In 2003, The New York Times Magazine published an article by Lisa Belkin about the “opt-out revolution” — highly-educated women with prestigious jobs who left the workforce for full-time parenting. Was this, it seemed to ask, what our feminist foremothers had fought for?
The article was trashed from here to the moon with good reason: it focused on the wealthy elite who are able to leave the workforce to be stay-at-home moms (SAHMs) with no major dent to the family’s way of living. Pre-recession, some of these women assumed they would be able to transition easily back into the workforce. Others threw themselves into volunteering, putting their skills as go-getters to work elsewhere.
Now, Judith Warner from the Times Magazine has followed up with another piece about women (not the same group of women) who “opted out” of their high-powered jobs to be SAHMs … with varying degrees of personal happiness and professional success 10-15 years on.
The article, simply put, scared the crap out of me. If you were already set on staying in the workforce, whether by choice or necessity, the conclusions from this Times piece probably won’t be a surprise for you. But as someone who wants to become a SAHM at least temporarily someday, the article is a cold shower of bad news. All of the women featured had struggled in their marriage somehow, usually because their partners at some point began to resent being the sole breadwinner and the women resented the implication they were in charge of all the household chores. Some reported struggling with their self-esteem because stay-at-home parenting was not as immediately rewarding as paid work.
Perhaps scariest is how most of these women found it quite difficult to transition back into the workforce because — thanks to the recession — things had changed while they were gone. Story after story depicts a woman who accepted a lower-level position at decreased pay. One woman and her husband eventually divorced, putting her back on the job market with something like 10 years blank on her resume; she ended up having to borrow money from her sister. (The ex-husband is anonymously quoted in the piece lamenting, “Once she started to work, she started to place more value in herself.”) All of them wanted to stay at home and raise their children, but not all of them wanted to take on 100 percent of the cleaning, cooking, pickups/dropoffs, laundry, etc. as well. I got the sense that there could be another article entirely solely focused on equality within these marriages, pre- and post-opting-out.
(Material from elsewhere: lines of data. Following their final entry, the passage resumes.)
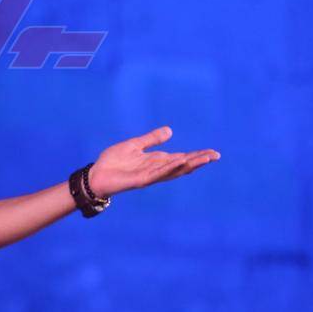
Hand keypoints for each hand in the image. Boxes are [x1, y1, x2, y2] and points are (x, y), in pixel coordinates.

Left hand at [87, 126, 219, 198]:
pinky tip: (180, 162)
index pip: (181, 158)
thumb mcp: (134, 145)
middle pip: (182, 165)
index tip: (213, 152)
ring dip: (189, 164)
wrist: (96, 175)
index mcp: (156, 161)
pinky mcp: (140, 180)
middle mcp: (156, 169)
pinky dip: (169, 168)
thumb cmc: (113, 162)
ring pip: (174, 170)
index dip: (196, 155)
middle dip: (199, 160)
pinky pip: (158, 174)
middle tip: (216, 155)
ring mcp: (150, 176)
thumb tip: (170, 130)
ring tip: (205, 158)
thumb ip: (151, 139)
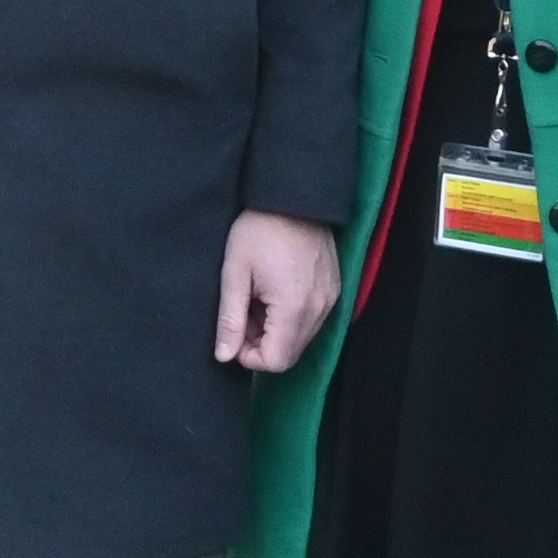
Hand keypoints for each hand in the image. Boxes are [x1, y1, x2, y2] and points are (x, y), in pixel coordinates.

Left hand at [216, 212, 340, 372]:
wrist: (293, 196)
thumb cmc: (259, 229)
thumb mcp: (235, 273)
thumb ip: (230, 319)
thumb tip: (223, 356)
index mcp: (294, 307)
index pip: (277, 361)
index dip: (250, 357)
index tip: (234, 333)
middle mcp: (320, 309)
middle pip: (290, 354)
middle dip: (261, 343)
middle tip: (242, 312)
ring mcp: (331, 299)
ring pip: (301, 338)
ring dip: (275, 330)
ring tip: (257, 297)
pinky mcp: (334, 290)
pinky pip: (312, 320)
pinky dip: (290, 316)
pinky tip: (274, 290)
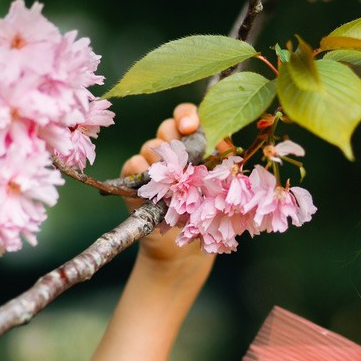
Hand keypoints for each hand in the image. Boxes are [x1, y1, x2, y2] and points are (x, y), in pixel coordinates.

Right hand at [123, 103, 211, 268]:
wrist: (184, 244)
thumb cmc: (207, 211)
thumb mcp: (223, 186)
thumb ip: (225, 161)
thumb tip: (226, 144)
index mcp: (195, 144)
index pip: (187, 116)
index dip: (187, 116)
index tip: (190, 127)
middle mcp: (172, 148)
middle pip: (167, 127)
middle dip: (176, 139)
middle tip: (185, 159)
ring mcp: (152, 162)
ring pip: (151, 145)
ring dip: (164, 162)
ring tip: (175, 183)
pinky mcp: (135, 178)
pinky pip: (134, 163)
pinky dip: (142, 170)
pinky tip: (155, 185)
To be fair, there are aspects of this new opt-out article that are as eye roll-inducing as the first one: all these women are well-educated, high-earners, so it is difficult to see how their worst case scenarios are really not that bad — Oh, no! A sad white lady who now lives “near a gas station” after her divorce! The horror! Additionally, every single one of the couples interviewed for the piece are heterosexual — interesting for an examination of traditional gender roles, but not so realistic to how folks are coupling up today.
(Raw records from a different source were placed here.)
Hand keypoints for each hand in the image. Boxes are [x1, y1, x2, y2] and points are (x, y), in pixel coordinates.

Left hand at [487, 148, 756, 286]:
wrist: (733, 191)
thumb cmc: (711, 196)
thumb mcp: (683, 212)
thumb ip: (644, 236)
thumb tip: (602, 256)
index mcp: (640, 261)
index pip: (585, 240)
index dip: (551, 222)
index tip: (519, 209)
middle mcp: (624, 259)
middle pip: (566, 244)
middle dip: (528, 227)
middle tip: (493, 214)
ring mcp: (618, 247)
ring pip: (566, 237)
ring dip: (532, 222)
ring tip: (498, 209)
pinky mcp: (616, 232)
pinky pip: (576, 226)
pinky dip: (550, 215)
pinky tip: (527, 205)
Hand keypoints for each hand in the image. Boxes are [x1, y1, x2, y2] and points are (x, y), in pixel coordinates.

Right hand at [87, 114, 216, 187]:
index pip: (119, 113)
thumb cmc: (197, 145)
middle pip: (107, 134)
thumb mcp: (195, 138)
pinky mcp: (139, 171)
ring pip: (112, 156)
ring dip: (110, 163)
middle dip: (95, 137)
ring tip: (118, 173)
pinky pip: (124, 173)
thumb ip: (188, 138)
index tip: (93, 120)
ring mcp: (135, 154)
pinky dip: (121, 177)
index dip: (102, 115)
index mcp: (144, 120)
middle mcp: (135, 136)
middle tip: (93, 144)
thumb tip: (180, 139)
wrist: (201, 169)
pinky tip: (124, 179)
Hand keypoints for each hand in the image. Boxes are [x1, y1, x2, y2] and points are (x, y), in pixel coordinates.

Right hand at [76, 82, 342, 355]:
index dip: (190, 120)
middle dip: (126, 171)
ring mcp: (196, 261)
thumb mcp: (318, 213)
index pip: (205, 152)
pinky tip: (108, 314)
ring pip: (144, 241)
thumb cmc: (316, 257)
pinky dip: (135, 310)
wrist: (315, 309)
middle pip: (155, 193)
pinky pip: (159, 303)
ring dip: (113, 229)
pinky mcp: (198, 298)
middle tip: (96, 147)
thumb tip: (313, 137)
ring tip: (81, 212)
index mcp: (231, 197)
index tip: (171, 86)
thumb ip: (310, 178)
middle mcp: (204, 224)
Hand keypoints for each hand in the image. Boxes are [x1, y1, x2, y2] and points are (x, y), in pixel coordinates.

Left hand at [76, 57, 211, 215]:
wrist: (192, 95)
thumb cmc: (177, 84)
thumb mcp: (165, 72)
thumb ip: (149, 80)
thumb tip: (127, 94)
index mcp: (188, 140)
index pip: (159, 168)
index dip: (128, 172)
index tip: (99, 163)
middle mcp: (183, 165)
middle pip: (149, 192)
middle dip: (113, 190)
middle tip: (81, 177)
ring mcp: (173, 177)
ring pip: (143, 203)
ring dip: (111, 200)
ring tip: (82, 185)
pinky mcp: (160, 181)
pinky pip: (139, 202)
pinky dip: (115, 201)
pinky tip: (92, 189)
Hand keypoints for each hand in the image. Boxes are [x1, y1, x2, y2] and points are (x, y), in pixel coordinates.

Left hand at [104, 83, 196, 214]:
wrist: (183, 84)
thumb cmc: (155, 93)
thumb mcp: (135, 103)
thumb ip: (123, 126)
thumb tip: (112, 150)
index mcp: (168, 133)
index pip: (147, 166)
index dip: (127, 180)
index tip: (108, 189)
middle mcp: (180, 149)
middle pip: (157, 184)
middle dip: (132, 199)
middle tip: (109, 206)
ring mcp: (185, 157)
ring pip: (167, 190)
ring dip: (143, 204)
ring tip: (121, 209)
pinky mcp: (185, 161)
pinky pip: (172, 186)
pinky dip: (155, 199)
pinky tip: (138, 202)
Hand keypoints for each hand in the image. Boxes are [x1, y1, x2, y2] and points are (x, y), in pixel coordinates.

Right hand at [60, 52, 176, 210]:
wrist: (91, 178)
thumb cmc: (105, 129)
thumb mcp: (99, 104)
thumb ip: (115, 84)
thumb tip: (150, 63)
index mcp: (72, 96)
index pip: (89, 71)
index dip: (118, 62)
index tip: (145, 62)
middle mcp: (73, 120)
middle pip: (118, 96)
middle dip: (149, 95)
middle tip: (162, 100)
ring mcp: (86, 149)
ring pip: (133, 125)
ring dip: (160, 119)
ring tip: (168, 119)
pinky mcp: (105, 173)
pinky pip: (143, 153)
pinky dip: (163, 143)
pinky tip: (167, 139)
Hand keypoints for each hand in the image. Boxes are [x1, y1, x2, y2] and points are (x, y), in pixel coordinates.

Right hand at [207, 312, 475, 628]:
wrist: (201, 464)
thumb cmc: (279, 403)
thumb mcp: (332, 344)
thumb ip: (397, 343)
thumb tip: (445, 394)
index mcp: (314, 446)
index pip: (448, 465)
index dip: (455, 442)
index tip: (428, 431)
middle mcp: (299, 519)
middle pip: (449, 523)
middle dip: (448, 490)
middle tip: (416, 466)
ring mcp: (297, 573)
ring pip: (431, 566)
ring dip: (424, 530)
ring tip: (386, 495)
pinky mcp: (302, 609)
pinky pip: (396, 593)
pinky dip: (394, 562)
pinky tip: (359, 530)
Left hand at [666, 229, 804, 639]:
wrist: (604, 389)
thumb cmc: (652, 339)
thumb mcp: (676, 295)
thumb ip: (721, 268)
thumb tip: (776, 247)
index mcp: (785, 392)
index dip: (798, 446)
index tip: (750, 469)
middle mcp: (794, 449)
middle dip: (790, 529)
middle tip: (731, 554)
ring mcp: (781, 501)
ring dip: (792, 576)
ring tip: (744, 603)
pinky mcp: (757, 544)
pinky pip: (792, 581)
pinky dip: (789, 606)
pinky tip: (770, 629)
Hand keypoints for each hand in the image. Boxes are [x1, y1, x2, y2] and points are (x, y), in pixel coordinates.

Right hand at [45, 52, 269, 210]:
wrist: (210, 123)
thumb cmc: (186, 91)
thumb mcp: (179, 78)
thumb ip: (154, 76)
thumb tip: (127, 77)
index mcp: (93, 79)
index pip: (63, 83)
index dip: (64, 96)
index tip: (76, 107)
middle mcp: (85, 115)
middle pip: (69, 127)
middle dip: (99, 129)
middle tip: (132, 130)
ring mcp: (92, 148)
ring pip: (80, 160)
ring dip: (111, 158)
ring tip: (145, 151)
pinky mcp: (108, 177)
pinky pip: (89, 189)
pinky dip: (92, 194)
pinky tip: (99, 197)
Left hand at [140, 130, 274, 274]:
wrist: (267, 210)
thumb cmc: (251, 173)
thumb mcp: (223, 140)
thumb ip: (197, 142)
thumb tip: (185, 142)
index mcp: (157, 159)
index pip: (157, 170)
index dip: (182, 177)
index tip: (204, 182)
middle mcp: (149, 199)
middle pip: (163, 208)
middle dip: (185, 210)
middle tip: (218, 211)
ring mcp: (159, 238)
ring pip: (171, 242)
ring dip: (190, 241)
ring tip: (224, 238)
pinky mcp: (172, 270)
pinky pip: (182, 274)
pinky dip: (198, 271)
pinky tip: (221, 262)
But ultimately the piece does a thoughtful job of exploring how lots of different areas — financial security, personal fulfillment, gender roles, etc. — were affected by opting out and later transitioning back in. I wouldn’t be the least bit surprised if some feminists who push the idea that staying in the workforce is always the only right choice are feeling very pleased with themselves right now. However, Lisa Belkin herself (the author of the original opt-out piece) has since lamented her own reporting, writing on Huffington Post (emphasis mine):
Looking back over 10 years and a lot of reporting, I have come to see my mistake when writing “The Opt-Out Revolution.” I confused being pulled toward home with being pushed away from work. True, I spent a lot of time describing the way that Sally Sears, a local Atlanta TV anchor, was refused flexibility when she asked for it, and how Katherine Brokaw, a young lawyer, left her partner-track job at a law firm after working 15-hour-days, seven days a week, while still nursing her 4-month-old. I did not fully understand, though, that what looked like a choice was not really what these women wanted most. Had their workplaces been ones that adapted to a world in which workers no longer have other halves (read: wives) focusing on home so that they can focus on the job, and where technology could be used to free employees from their desks physically rather than tethering them metaphorically, and where the “ideal worker” was understood to have priorities outside of the office — in other words, if they’d had a third path — they might well have taken it.
Let that be a lesson to you, New York Times Magazine. A better follow-up piece would have been one that explored the myriad ways that parenthood and work continue to be incompatible in a country without mandated paid maternity leave. Or parental leave. Or paid sick leave, for that matter. Or affordable childcare options. As Lisa Belkin alluded to in the quote above, a choice isn’t much of a “choice” if it’s the only real option you have. I’m less interested in the few elite women that can’t go back to their $500,000-a-year jobs (seriously, that’s how much one of these women earned) and more interested in the women of the 99 percent.